Pubbliredazionale – Una produzione di Amici della musica N.A. “Leggende di Calabria – Donna Canfora”. Testi e musiche di Fabrizio De Rossi Re. Venerdì 26 agosto, Lido Tahiti Tonnara di Palmi (RC).
Dopo il successo della prima, riproponiamo questa storia affascinante nei luoghi in cui si è svolta: lo Scoglio dell’Isola e la Spiaggia di Pietrenere a Palmi.
Farà da sfondo la torre di Taureana e luna piena per una serata indimenticabile.
Melologo su testi tratti dalla storia di Taureana di Donna Canfora
Il Programma
Introduzione: Primo Canto del mare (La notte)
Donna Canfora gentildonna ricchissima
I mercanti orientali a Pietrenere
L’arcolaio, il sogno e il presagio funesto
Intermezzo – Nenia:Intra l’uocchi arrussàti ‘i suonno
Acque cupe, quasi nere
Addio per sempre (Impara, o tiranno)
Finale : Il fantasma di Donna Canfora (un canto d’amore)
La storia
Lungo la strada che da Palmi conduce verso il mare, è ancora oggi visibile una poderosa torre di avvistamento, posta sul pianoro dell’antica città di Taureana per proteggere gli abitanti di quelle contrade dalle incursioni dei saraceni.
Vi sono molte torri lungo la costa calabrese, ma a questa si collega una commovente leggenda, tramandata oralmente e trascritta solo verso la metà dell’ottocento da alcuni autorevoli studiosi locali.
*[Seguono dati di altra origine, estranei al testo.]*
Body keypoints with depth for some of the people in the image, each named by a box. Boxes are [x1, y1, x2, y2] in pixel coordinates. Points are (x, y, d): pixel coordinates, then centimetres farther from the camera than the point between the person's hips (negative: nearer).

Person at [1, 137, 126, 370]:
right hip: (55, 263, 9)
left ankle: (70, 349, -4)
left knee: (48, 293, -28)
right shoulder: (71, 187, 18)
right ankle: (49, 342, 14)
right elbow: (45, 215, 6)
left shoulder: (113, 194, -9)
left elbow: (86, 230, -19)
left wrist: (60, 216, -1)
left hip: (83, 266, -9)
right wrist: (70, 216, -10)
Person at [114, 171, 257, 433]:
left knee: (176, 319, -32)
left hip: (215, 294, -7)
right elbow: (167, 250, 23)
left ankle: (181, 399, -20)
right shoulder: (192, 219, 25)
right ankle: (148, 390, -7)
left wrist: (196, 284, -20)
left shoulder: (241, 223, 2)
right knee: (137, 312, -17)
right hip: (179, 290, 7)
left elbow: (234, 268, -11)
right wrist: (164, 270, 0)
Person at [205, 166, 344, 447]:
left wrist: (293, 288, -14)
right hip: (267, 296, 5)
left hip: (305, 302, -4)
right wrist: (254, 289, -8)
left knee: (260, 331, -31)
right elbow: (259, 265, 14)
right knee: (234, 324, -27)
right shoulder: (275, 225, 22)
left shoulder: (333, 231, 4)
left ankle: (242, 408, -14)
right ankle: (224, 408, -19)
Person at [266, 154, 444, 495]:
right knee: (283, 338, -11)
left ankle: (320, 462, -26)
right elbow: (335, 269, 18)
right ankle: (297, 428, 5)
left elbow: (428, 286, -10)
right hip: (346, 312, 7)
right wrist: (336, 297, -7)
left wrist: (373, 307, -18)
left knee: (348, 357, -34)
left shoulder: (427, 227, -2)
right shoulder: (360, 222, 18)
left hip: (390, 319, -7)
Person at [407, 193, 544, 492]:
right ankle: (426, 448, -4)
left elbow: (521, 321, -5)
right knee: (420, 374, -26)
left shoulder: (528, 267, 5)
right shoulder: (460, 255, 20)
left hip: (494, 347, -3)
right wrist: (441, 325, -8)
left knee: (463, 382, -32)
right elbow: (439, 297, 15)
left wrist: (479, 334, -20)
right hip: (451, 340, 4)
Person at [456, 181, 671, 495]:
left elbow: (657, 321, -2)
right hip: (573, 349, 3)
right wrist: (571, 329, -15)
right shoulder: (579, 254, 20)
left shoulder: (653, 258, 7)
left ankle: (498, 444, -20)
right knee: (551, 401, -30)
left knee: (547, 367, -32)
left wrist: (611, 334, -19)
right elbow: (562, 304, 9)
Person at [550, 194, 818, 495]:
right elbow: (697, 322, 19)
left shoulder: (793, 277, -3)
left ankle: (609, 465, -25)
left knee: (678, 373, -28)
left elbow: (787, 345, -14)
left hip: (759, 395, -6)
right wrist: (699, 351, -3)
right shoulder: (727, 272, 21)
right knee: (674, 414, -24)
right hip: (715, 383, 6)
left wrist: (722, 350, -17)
Recenti scavi archeologici hanno poi portato alla luce, accanto alla torre, i resti di un’antica città romana, con un poderoso rudere nella zona sacra, che gli abitanti del luogo hanno da sempre chiamato “il castello di Donna Canfora”.
Allora, forse, potrebbe esserci qualcosa di vero in questo racconto, come reale è l’incursione del famigerato sultano Farag Mohaddah che distrusse Taureana nel 951.
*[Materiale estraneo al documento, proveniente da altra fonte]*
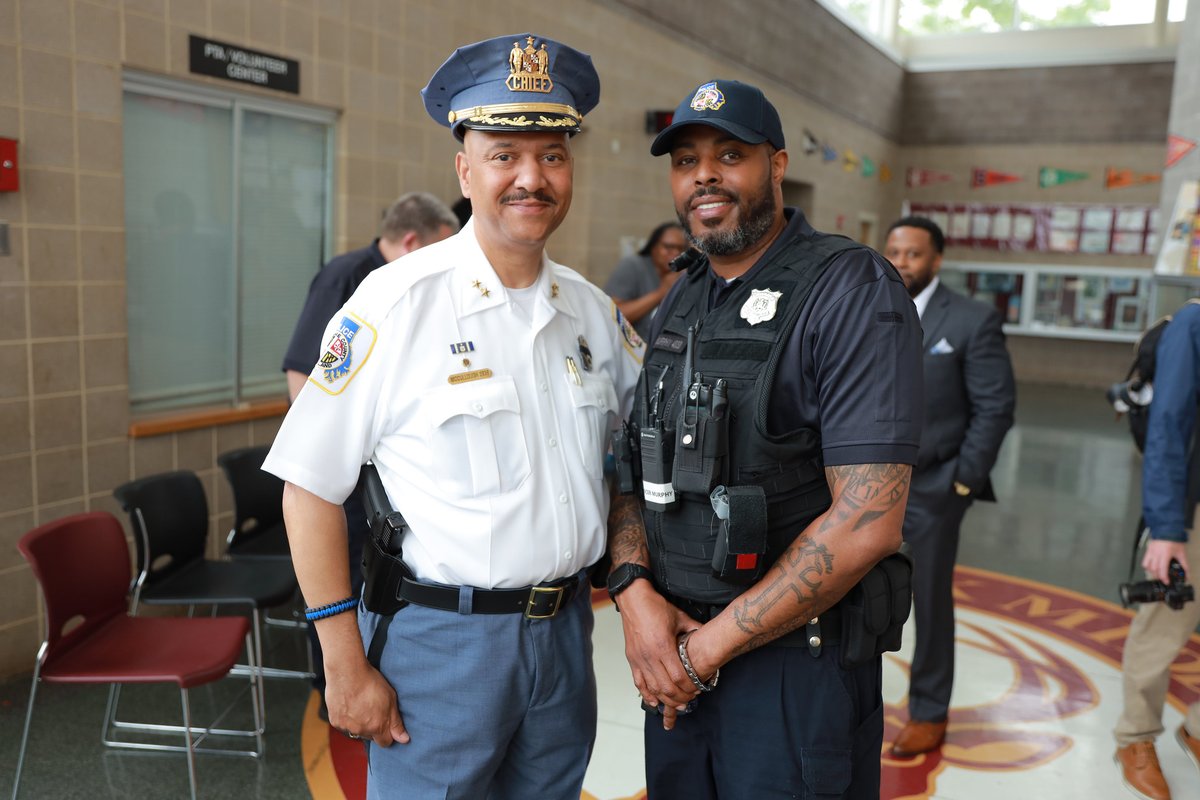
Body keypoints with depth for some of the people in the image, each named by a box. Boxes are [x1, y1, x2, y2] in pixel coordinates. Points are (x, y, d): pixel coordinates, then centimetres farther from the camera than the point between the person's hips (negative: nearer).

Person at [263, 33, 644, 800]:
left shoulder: (594, 310, 3)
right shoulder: (395, 303, -13)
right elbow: (311, 485, -12)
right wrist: (346, 667, -11)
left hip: (565, 631, 5)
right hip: (440, 640, -5)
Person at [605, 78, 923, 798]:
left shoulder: (853, 290, -14)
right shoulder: (682, 302, 8)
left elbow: (866, 524, -21)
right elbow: (637, 469, 10)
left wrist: (708, 647, -16)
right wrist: (635, 591, -9)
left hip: (796, 662, -6)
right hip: (675, 659, 7)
Ma la vera certezza è il legame forte dei palmesi con questa leggenda, che ha impedito che fosse dimenticata.
La storia che vi raccontiamo è quella di una donna bellissima ed innamorata, che sognava un amore eterno.
Un crudele destino l’aveva invece resa vedova giovanissima.
Donna Canfora, così si chiamava, abitava in un castello posto su un pianoro, dove viveva con una numerosa ed attiva comunità.
Era bella, dolce, generosa e si prendeva cura delle persone che ne avevano bisogno. Nel suo piccolo regno era perciò amatissima dai sudditi.
Questa storia è stata riscritta da Fabrizio De Rossi Re che ha composto ed esegue anche le musiche. Le poesie sono di Pablo Neruda, Willam Blake, Nazim Hikmet, Felice Badolati, Letterio Caruso Crisafulli e Jacopone da Todi.